The keynote will feature Philip J. Weiser, White House Senior Advisor for
Technology and Innovation to the National Economic Council Director and
will be followed by audience Q&A.
CART (real time captioning for inclusion and participation by all) is a universally good idea.
September 15, 2010 Comments Off on Thanks to the CCAC….
From a CCAC Member today:
As some of you are aware, a few months ago I …requested CART services for a panel in Berlin at the Languages & Media Conference for October. http://www.languages-media.com/
As a speaker related to Reception Accessibility, I was very concerned about my full participation with the audience and with the rest of the panelists.
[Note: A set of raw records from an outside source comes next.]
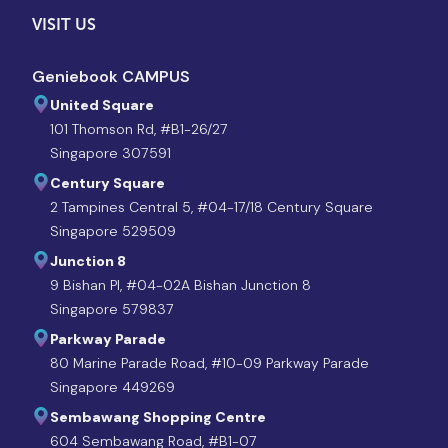
VISIT US
Geniebook CAMPUS
United Square
101 Thomson Rd, #B1-26/27
Singapore 307591
Century Square
2 Tampines Central 5, #04-17/18 Century Square
Singapore 529509
Junction 8
9 Bishan Pl, #04-02A Bishan Junction 8
Singapore 579837
Parkway Parade
80 Marine Parade Road, #10-09 Parkway Parade
Singapore 449269
Sembawang Shopping Centre
604 Sembawang Road, #B1-07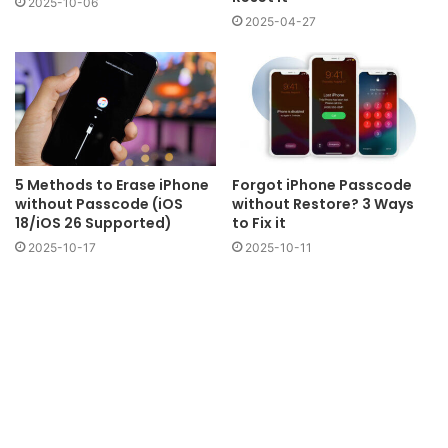
2025-10-06
2025-04-27
5 Methods to Erase iPhone
Forgot iPhone Passcode
without Passcode (iOS
without Restore? 3 Ways
18/iOS 26 Supported)
to Fix it
2025-10-17
2025-10-11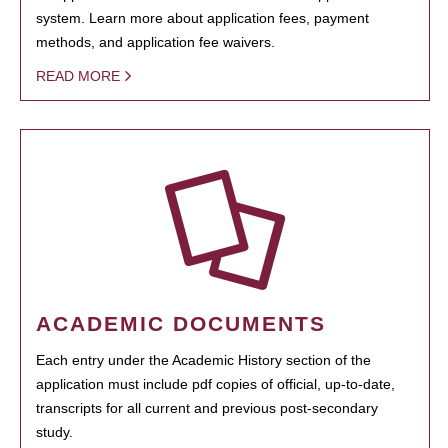
system. Learn more about application fees, payment
methods, and application fee waivers.
READ MORE
ACADEMIC DOCUMENTS
Each entry under the Academic History section of the
application must include pdf copies of official, up-to-date,
transcripts for all current and previous post-secondary
study.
CCAC wrote to organizers supporting my request and offering help to locate English speaking professionals for such event in Germany. Those names turned out not to be available for such dates. However, the search remained by ICWE, the people organizing this world wide Conference.
I have just been informed that a company named Red Bee Media will be sponsoring the service. Two professionals will provide the service remotely from London, and we will have some testing – or dry runs done a day in advance.
I do not have their names yet.
Thanks for your support CCAC! Yes we can…
CCAC response: thanks, and yes you can too! Say hi to “Red Bee Media” for us and invite them to join the CCAC here also :-).
September 13, 2010 § 1 Comment
If you need CART and you either work for or employ the services of a business whose revenues are less than a million dollars per year or has fewer than 31 employees, you should let them know about the ADA Tax Credit.
The tax credit is available to businesses that have total revenues of $1,000,000 or less in the previous tax year or 30 or fewer full-time employees. This credit can cover 50% of the eligible access expenditures in a year up to $10,250 (maximum credit of $5000). The tax credit can be used to offset the cost of undertaking barrier removal and alterations to improve accessibility; providing accessible formats such as Braille, large print and audio tape; making available a sign language interpreter or a reader for customers or employees, and for purchasing certain adaptive equipment.
There’s also a deduction available:
The tax deduction is available to all businesses with a maximum deduction of $15,000 per year. The tax deduction can be claimed for expenses incurred in barrier removal and alterations.
The code mentions sign language interpreters and not CART, but it’s been established that the tax credit/deduction can be used for both. The next time a company says, “We’d love to, but we can’t afford it,” make sure they know about this policy.
September 12, 2010 Comments Off on CART stands for….
C(ommunication) A(ccess) R(real time) T(ranslation). A mouthful, right? 🙂
In other countries it’s called by other names:
STTR – speech to text real time
CART is a specialized fully verbatim display and record, in text, of all voices in any setting, when there is a qualified CART “writer” or “provider” or CART “professional” with all on site, or listening and providing text remotely (this is easy to do now, using modern technology, e.g. good audio systems (mics or computers too) and the Internet to stream or display the text real time.
Do you know of other names in other countries? Tell us.
In sum, and for all, it’s
REAL TIME SPEECH TO TEXT – OUR RAMP FOR FULL INCLUSION.
There are also automatic and automated speech recognition systems, yet none match the accuracy and standards of a human CART specialist.